AZF : la Défense invoque l’absence de véritable explication

Après quatre cents heures de débats et 71 audiences depuis le 23 février, le président a annoncé que le jugement serait rendu le 19 novembre.

Il arbore la mine triste et lasse de l’homme qui, au fond, aurait déjà perdu la plus importante des batailles. « Pour moi, cette affaire est un échec », glisse d’ailleurs Me Daniel Soulez-Larivière aux tout premiers mots de sa plaidoirie. Un échec ? L’avocat de Serge Biechlin et de la société Grande Paroisse développe : « Je ne sais toujours pas ce qui s’est passé le 21 septembre 2001 et j’en éprouve une frustration majeure. » Ce qui, exprimé autrement, revient à dire que la thèse de l’accusation ne suffit décidément pas à expliquer l’explosion de l’usine AZF et ses 31 morts.

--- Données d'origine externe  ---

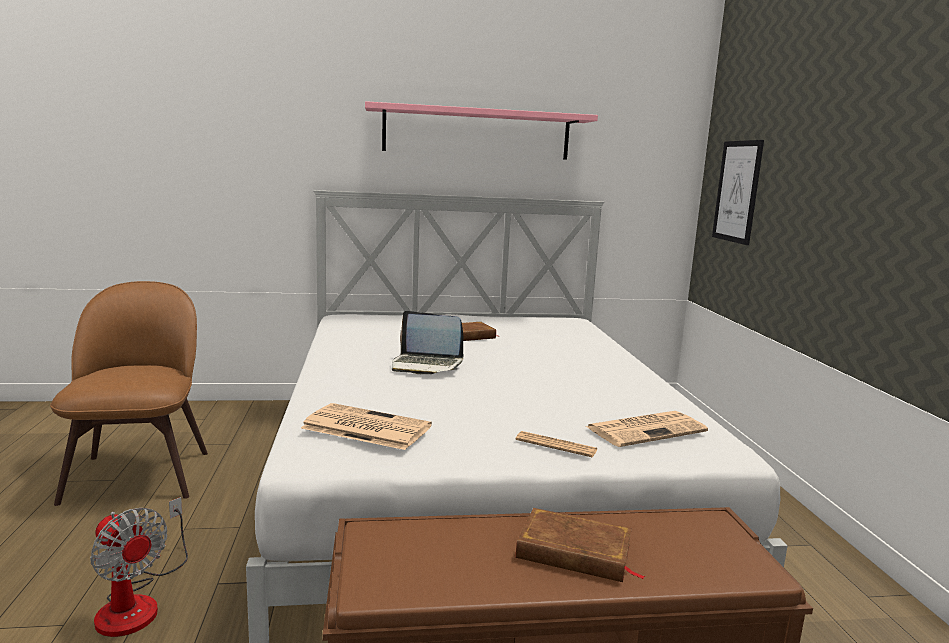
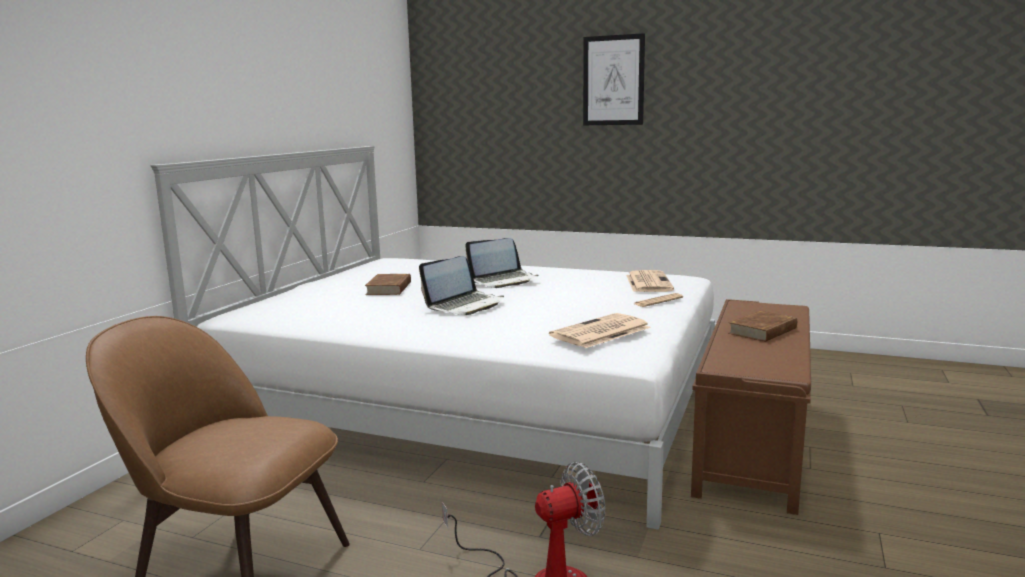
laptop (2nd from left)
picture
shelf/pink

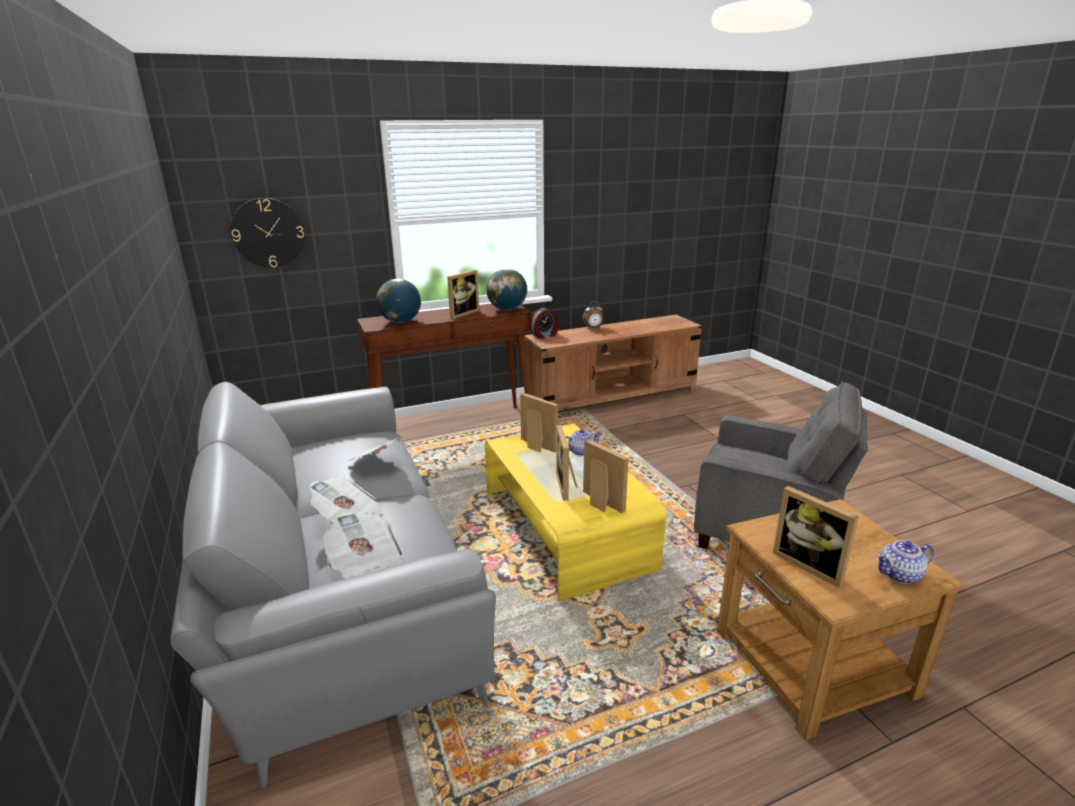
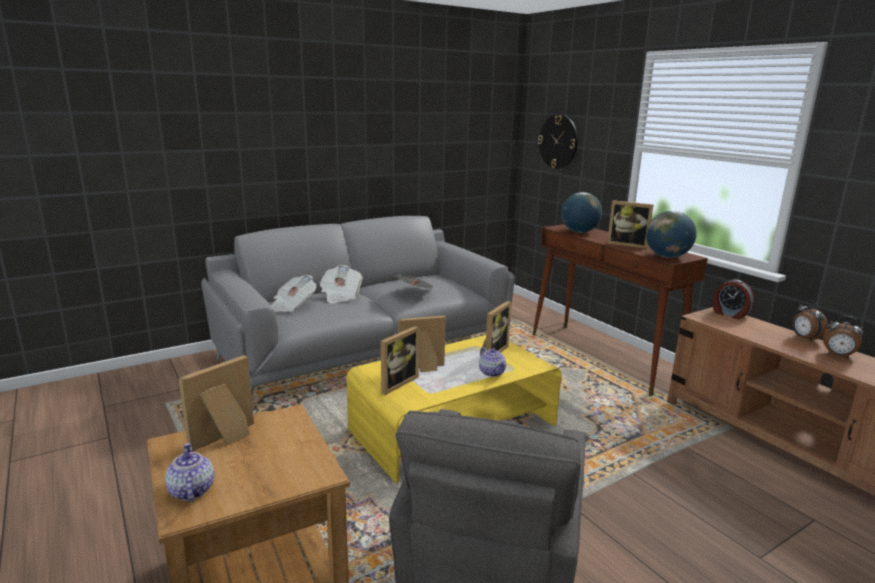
alarm clock (3rd from left)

Intervenant après Mes Mauricia Courrégé, Chantal Bonnard et Simon Foreman, Daniel Soulez-Larivière s’est efforcé lundi tout à la fois de synthétiser la position de la défense et de colmater quelques brèches creusées, quatre mois durant, par les parties civiles. Ainsi, il a réfuté les soupçons d’entraves à l’enquête judiciaire maintes fois formulées contre la commission d’enquête interne de Total. De même, il a démenti avoir « caché » un rapport d’expertise privé qui, plutôt favorable au scénario de l’accident chimique, n’a été communiqué au tribunal qu’après l’ouverture du procès. Enfin, au procureur qui l’accuse d’avoir voulu « intoxiquer » la justice avec la piste terroriste, l’avocat a rétorqué : « À cet égard, nous avons toujours mis les deux pieds sur le frein car il y avait là des relents extrêmement déplaisants. »

Sans revenir en détail sur le travail des experts judiciaires, qui a été abondamment critiqué par ses associés la semaine dernière, Me Soulez-Larivière a par ailleurs martelé lundi que le scénario de l’accident chimique « ne marche pas ». Selon lui, l’accusation s’est révélée incapable de prouver que les nitrates d’ammonium et les dérivés chlorés fabriqués dans l’usine sont entrés en contact. Par ailleurs, il persiste à contester la portée du « tir 24 » qui, réalisé par les experts judiciaires au centre d’études de Gramat, a reconstitué une explosion à partir de ces deux substances. « Au final, tranche l’avocat, c’est un peu comme une affaire dans laquelle on chercherait l’arme du crime en vain alors qu’on ne sait même pas si cette arme est capable de donner la mort. »

« Maladresse »

Avant de conclure, le défenseur de Grande Paroisse a aussi épinglé la « maladresse » de Jacques Chirac et de Lionel Jospin, qui, dès le 21 septembre 2001, ont cru pouvoir privilégier la thèse accidentelle. « Les politiques ont bien changé depuis lors », sourit Me Soulez-Larivière en soulignant que Nicolas Sarkozy s’est tout récemment abstenu de privilégier une hypothèse après le crash du vol Rio-Paris. Puis, le ton soudain plus grave, l’avocat a invité le tribunal à ne pas oublier la voix des divers témoins qui ont livré une description de l’explosion manifestement incompatible avec la thèse des experts.

L’un a évoqué deux détonations, accompagnées de deux sons et deux dégagements de fumée distincts. L’autre, garagiste de profession, raconte que l’électricité de son installation est tombée en panne plusieurs secondes avant l’explosion. Une troisième, qui jouait au golf au moment du drame, affirme avoir vu une fusée s’abattre sur l’usine AZF. « Ces témoignages-là, je ne peux pas les mettre dans les poubelles de l’histoire, plaide Me Soulez-Larivière. Ils tambourinent à la porte de ce procès comme, en psychanalyse, le refoulé tambourine à la porte de la conscience. » Sans effet de manches, d’une voix étonnamment basse, Me Soulez-Larivière vient de conclure sa plaidoirie. Au moment de se rasseoir, il a simplement demandé la relaxe de ses clients, invitant le tribunal à se prononcer sur l’affaire AZF « comme dans une affaire ordinaire ».